Former Scottish Conservative leader Ruth Davidson, another official who challenged Brexiteers in the past, is also on the list of peerage candidates, and is reportedly being offered a seat on the House of Lords, Britain’s upper house of parliament.
Clarke and Hammond were among the 21 rebel Tory lawmakers booted out of the Conservative Party in September after defying Johnson on his hardline Brexit push. Hammond resigned as chancellor after Johnson was picked to succeed Theresa May as Tory leader after she failed to deliver Brexit.

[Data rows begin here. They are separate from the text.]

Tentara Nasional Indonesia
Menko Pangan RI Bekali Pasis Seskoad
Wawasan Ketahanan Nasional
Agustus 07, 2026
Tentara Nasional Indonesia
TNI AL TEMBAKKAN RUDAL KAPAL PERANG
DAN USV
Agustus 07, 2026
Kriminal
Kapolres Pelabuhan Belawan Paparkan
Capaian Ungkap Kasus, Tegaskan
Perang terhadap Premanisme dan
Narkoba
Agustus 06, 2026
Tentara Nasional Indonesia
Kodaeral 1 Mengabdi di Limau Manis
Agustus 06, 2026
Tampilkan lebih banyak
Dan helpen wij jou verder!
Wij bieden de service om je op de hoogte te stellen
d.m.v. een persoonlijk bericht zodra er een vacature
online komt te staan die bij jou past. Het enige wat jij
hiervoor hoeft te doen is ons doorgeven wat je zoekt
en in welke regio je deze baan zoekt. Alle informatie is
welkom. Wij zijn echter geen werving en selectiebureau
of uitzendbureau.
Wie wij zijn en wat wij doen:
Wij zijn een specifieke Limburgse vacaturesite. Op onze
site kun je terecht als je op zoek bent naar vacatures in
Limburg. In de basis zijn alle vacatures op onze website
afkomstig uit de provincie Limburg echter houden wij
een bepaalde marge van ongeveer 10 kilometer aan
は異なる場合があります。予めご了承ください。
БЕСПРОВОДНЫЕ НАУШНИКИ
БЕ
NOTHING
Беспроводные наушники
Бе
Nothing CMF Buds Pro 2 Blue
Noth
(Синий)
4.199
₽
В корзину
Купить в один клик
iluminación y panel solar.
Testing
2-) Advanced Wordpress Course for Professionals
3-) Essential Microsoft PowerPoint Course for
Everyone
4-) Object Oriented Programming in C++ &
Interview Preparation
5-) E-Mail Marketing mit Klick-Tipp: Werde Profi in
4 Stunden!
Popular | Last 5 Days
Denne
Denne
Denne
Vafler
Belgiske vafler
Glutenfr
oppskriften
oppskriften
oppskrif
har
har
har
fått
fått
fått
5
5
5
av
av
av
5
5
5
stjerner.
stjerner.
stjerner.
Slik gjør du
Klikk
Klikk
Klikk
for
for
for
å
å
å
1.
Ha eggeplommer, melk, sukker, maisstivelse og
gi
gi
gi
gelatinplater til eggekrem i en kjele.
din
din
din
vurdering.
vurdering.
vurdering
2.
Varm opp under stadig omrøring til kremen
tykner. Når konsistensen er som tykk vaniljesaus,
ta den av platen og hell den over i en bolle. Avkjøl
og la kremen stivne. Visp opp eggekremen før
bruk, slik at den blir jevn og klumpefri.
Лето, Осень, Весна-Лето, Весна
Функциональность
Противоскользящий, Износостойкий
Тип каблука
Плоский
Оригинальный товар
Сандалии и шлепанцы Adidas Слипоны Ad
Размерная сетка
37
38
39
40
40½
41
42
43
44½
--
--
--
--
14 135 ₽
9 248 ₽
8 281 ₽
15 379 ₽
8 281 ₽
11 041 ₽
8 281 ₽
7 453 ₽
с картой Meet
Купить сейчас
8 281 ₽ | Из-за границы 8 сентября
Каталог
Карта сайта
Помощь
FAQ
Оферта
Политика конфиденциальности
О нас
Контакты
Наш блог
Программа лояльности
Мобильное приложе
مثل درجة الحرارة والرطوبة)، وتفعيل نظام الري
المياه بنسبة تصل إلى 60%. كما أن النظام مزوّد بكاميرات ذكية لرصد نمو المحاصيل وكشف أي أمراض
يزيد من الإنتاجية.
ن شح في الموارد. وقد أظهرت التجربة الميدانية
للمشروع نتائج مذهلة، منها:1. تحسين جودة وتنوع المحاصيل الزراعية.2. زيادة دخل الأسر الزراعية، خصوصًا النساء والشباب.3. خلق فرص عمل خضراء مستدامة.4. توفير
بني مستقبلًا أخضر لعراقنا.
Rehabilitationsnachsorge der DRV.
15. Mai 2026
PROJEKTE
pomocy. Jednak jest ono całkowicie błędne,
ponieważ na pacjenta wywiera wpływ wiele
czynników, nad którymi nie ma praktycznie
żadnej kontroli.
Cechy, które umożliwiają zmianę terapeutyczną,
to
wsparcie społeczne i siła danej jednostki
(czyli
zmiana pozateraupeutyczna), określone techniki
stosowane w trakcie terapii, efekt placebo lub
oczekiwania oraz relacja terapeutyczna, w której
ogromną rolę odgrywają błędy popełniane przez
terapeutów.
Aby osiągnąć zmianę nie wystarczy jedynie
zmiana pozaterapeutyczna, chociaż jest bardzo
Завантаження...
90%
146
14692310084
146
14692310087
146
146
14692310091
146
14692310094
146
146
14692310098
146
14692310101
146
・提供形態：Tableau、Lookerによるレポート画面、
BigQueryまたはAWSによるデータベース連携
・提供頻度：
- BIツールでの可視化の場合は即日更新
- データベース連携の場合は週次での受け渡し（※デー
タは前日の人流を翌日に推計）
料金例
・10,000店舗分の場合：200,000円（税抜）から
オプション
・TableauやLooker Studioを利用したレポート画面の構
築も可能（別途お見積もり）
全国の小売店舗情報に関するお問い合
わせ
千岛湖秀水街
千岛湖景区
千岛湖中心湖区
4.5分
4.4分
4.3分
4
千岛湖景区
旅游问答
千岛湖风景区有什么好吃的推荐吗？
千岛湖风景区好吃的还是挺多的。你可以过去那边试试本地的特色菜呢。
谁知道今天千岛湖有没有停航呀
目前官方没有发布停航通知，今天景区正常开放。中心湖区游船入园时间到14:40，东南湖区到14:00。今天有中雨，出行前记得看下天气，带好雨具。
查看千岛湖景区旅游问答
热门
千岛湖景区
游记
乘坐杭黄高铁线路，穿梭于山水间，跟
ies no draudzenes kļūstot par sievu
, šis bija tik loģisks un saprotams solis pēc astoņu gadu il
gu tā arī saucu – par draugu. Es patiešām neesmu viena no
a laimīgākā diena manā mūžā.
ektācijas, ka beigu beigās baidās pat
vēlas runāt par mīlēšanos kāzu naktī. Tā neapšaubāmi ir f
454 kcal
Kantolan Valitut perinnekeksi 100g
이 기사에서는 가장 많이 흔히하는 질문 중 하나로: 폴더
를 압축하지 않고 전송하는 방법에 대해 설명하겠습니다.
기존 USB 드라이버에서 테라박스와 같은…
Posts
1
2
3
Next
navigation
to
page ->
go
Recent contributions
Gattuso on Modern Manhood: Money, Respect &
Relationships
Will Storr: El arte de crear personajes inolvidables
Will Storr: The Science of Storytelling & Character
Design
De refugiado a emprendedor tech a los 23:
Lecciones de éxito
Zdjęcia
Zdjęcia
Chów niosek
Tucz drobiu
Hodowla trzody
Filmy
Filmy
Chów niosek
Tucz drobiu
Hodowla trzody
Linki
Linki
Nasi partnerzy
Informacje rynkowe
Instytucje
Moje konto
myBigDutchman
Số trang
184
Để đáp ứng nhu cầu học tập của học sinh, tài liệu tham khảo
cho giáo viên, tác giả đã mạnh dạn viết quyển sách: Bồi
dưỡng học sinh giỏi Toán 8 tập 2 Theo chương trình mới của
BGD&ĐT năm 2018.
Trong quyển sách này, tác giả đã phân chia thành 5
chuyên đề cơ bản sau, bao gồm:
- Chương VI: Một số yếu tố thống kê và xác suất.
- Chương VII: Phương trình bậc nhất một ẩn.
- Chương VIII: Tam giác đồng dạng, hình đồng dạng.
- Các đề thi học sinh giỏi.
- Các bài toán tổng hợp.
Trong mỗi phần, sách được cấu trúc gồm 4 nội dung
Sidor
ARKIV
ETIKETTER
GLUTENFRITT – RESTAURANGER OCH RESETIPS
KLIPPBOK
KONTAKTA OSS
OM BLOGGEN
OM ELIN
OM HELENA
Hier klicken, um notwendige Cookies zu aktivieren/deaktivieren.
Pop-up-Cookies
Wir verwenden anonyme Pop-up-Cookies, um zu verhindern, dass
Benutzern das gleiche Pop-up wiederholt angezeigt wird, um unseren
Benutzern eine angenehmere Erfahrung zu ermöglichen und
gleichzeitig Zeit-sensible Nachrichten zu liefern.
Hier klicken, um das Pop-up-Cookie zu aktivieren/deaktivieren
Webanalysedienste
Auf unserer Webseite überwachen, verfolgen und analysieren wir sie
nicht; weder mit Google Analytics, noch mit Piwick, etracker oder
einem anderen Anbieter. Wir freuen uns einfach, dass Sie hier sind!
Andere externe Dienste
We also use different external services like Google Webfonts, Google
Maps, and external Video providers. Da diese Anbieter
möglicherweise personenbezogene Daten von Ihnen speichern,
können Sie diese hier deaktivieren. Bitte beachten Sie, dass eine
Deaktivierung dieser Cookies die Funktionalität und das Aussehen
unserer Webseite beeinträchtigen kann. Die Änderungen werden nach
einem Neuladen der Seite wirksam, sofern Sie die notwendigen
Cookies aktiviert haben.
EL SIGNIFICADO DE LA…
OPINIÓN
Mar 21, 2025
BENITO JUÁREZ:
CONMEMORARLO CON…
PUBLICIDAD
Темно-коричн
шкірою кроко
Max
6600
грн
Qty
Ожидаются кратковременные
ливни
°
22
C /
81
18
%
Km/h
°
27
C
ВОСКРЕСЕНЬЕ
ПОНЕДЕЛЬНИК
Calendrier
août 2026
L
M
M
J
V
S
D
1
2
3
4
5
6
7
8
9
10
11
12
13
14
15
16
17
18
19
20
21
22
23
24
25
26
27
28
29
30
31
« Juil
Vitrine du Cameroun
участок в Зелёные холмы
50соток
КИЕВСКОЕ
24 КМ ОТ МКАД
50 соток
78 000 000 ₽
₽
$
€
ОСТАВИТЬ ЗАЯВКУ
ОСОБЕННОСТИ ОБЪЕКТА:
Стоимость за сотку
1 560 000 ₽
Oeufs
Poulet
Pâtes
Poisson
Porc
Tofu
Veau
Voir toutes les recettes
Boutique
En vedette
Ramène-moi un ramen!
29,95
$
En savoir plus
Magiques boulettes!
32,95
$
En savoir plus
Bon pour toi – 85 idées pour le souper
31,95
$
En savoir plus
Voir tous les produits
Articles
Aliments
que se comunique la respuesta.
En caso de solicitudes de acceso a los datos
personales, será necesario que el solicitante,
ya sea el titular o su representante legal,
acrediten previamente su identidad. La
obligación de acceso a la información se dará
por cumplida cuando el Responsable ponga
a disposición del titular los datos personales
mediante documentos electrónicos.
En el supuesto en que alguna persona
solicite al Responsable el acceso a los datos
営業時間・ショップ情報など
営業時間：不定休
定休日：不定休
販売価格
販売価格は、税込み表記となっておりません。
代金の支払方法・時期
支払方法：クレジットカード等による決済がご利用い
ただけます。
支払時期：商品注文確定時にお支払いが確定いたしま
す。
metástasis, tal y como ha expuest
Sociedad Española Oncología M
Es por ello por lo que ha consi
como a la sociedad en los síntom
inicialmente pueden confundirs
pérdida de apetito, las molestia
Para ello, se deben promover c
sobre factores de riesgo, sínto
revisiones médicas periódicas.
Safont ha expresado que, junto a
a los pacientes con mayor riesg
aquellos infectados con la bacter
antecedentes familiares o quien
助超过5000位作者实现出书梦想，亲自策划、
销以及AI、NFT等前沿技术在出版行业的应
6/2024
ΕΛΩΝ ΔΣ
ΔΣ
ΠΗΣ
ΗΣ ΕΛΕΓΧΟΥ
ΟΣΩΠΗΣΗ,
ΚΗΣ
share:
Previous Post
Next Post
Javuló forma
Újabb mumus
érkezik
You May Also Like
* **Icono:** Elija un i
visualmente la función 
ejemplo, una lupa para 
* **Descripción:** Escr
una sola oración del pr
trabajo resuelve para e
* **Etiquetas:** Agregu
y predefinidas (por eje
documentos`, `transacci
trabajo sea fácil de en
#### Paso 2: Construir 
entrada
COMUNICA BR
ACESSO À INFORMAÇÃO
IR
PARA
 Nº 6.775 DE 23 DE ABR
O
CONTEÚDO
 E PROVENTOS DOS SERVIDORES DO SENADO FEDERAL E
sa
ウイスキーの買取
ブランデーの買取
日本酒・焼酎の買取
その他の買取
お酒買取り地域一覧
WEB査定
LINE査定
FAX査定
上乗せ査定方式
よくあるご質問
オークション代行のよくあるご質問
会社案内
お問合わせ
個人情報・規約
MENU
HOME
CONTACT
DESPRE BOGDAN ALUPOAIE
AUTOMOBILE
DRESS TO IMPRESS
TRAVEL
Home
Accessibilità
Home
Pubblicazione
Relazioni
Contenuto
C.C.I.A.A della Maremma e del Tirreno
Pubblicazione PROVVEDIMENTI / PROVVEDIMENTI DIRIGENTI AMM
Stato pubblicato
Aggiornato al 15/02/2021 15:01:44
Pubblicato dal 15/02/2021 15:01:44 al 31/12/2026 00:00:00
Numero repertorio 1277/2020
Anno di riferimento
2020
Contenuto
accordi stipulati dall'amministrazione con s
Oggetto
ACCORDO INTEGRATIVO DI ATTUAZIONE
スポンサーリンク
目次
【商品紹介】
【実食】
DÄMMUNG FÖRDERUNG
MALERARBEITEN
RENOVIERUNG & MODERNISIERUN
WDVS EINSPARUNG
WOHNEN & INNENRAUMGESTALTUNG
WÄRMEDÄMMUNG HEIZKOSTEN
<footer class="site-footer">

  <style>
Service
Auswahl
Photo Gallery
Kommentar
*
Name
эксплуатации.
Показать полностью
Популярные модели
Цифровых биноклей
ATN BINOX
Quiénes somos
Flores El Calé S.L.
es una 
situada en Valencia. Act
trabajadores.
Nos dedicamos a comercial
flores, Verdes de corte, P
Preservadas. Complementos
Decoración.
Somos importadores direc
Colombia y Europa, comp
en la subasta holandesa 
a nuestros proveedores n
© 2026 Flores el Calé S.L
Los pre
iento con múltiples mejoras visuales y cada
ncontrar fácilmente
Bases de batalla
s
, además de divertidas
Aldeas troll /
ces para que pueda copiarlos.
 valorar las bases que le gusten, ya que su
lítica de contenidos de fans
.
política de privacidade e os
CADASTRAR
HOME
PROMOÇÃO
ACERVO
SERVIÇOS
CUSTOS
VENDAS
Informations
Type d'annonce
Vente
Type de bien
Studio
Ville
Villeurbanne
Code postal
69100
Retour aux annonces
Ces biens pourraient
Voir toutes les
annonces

The prime minister is also apparently looking to reward former Labour MPs Ian Austin and John Woodcock for non-aligned peerages. The pair of politicians quit the Labour Party and campaigned against party leader Jeremy Corbyn during the 2019 general election.
The nominations have yet to be vetted by the House of Lords Appointments Commission, and neither Number 10 nor the Commission have commented on the contents of the Honours List.
The UK officially left the European Union on January 31 after spending nearly half a century in the bloc. London and Brussels now have until December 31 to hammer out new deals on trade, law enforcement, security and defence cooperation, among other issues.
Prime Minister Johnson made ‘getting Brexit done’ a key plank of his election platform in December, and secured a comfortable majority in parliament.